臨床神経学

第48回日本神経学会総会

<教育講演1>
神経因性膀胱の診断と治療

服部 孝道

千葉大学医学研究院神経内科〔〒260-8670 千葉市中央区亥鼻1-8-1〕

Bladder function has two phases, urine storage and urine evacuation which are based on the complex neurological controls including central as well as peripheral nervous system. Therefore, various neurological lesions can cause bladder dysfunctions such as disturbed storage or disturbed urine evacuation. Micturitional symptoms can be divided into storage symptoms and voiding symptoms.
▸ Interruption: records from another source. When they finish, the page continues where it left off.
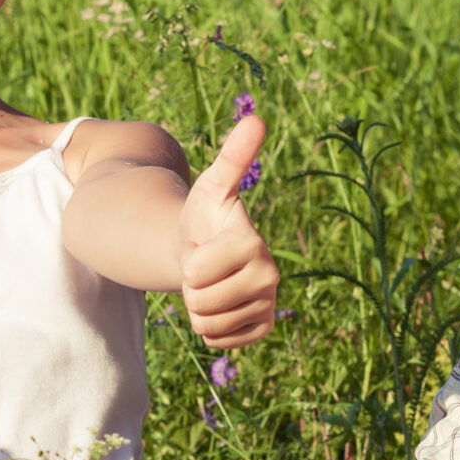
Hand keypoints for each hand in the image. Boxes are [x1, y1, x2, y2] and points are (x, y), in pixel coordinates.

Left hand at [179, 114, 278, 347]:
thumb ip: (232, 157)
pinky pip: (217, 341)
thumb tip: (257, 118)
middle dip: (191, 288)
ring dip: (198, 308)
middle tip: (205, 269)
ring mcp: (268, 306)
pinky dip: (209, 328)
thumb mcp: (210, 187)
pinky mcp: (261, 328)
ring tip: (211, 284)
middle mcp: (270, 277)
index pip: (196, 274)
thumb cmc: (206, 217)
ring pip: (207, 325)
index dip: (188, 263)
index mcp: (254, 244)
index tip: (203, 246)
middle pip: (200, 303)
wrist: (209, 250)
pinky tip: (220, 304)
Storage symptoms include urgency, frequency of micturition and urinary incontinence, on the other hand voiding symptoms include difficulty in starting micturition, prolonged or intermittent micturition and urinary retention. The pathophysiology of bladder dysfunction is known by performing urodynamic studies such as uroflowmetry, residual urine measurement, cystometry, external urethral sphincter electromyography, pressure-flow study and voiding urethrocystography. The most common cause of storage symptom is detrusor overactivity, which can occurs in the central nervous system disorders. Disturbed voiding can be due to poor relaxation of urethral sphincter or detrusor weekness. The treatment of neurogenic bladder usually can be done by the combination of bladder training, intermittent catheterization and pharmacotherapy. It is very important to try to avoid the bladder overdistension which can cause weak detrusor and poor recovery.